Il più insi­dioso, per­ché inav­ver­tito e appa­ren­te­mente mode­rato, di tali fan­ta­smi è il rifor­mi­smo, «vero mito del nostro tempo; né il pro­fitto, né il capi­tale, né la ric­chezza indi­vi­duale hanno otte­nuto tanto con­senso quanto ne ha otte­nuto l’idea che il mondo e il modo di vivere vadano con­ti­nua­mente modi­fi­cati, senza sosta, senza fine».

Una pato­lo­gia del nuovo invade i corpi sociali e le sin­gole menti.
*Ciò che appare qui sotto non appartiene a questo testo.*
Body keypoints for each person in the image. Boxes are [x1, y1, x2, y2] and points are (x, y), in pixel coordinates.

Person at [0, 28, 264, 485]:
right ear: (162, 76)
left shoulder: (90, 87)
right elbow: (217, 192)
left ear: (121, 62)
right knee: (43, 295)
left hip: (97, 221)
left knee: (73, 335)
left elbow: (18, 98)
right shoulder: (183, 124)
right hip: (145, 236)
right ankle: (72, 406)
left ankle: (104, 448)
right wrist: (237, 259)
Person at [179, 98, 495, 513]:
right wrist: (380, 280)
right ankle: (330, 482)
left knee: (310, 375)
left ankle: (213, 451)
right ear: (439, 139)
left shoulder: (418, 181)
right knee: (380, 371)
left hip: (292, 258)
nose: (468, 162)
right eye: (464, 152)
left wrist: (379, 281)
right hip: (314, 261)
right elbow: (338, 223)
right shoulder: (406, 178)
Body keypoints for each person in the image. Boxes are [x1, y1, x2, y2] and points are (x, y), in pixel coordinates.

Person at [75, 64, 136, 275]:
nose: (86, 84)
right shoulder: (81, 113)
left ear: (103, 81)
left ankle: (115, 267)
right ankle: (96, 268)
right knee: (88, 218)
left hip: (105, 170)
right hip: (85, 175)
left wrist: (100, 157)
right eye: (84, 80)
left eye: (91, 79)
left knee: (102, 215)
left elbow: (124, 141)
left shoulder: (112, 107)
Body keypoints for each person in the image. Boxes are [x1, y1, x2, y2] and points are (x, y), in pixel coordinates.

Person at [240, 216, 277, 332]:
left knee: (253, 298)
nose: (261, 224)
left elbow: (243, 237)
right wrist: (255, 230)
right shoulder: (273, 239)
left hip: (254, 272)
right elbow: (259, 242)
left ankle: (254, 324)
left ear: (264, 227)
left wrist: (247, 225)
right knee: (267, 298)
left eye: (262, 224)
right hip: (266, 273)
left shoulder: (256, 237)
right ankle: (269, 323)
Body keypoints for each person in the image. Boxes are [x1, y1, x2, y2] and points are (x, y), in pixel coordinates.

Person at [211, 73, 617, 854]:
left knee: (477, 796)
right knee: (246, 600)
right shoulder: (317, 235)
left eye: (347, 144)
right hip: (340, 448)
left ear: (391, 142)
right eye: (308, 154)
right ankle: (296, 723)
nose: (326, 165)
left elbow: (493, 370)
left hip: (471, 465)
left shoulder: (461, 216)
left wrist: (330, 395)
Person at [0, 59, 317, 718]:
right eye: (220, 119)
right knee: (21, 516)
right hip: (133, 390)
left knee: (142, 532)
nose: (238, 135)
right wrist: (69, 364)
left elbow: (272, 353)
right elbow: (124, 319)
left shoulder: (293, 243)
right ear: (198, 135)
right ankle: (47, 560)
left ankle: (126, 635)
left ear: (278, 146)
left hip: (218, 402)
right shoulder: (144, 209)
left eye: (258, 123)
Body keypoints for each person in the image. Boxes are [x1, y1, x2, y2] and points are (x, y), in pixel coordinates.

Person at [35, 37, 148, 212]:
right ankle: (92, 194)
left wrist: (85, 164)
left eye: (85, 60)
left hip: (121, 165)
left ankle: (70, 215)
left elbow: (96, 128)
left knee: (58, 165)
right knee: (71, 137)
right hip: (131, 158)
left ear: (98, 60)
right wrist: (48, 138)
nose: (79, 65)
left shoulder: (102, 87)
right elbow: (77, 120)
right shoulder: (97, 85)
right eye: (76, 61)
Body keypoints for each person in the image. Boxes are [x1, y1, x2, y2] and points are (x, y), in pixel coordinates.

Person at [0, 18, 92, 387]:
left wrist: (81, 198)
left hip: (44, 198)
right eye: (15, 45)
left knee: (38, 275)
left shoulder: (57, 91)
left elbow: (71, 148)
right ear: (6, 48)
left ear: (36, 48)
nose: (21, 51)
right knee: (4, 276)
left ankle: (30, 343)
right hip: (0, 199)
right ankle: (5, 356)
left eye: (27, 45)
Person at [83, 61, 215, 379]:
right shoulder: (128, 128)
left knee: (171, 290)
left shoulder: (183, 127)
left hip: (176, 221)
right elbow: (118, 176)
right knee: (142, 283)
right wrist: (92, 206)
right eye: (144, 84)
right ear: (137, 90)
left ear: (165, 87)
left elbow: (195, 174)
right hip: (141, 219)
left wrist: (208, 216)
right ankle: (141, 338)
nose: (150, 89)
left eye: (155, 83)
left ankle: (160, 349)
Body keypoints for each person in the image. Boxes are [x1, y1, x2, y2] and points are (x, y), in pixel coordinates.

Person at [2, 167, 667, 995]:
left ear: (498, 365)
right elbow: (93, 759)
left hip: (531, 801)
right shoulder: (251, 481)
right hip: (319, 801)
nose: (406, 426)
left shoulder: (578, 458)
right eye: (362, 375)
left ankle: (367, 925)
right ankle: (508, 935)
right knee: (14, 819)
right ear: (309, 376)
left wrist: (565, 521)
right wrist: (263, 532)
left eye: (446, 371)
Il valore di un’idea, di un pro­getto, di una pro­po­sta non risiede più nei con­te­nuti ma nel pre­sen­tarsi come nuovi rispetto all’esistente. Un nuovo, natu­ral­mente, che è del tutto ideo­lo­gico e finto poi­ché die­tro il suo affac­cen­darsi per rot­ta­mare sta sem­pre la ripe­ti­zione del pri­vi­le­gio, dell’ingiustizia, del più vec­chio dei gesti umani: il comando del più forte.

La ridu­zione della com­ples­sità del tempo alla sua sola forma pre­sente è l’espressione più chiara del dispe­rato desi­de­rio che il potente — per­sona o strut­tura che sia — nutre di fer­mare il dive­nire per instal­larsi in esso come immo­bi­lità. Tutta la fre­ne­sia degli scambi finan­ziari che avvol­gono la Terra in una rete senza più senso è l’apparenza die­tro la quale sta un essere morti già da vivi, negando la mol­te­pli­cità, il dive­nire, la mul­ti­di­re­zio­na­lità della vita e del tempo. Un arche­tipo che infi­ni­ta­mente ripete il mede­simo ciclo, in modo che nulla sfugga alla pre­ve­di­bi­lità e quindi al con­trollo delle forze ormai in gran parte imper­so­nali che vanno distrug­gendo società e per­sone in nome di un«uscita dalla crisi» e di un futuro che non arri­ve­ranno mai ma ai quali sacri­fi­care la sostanza viva del presente.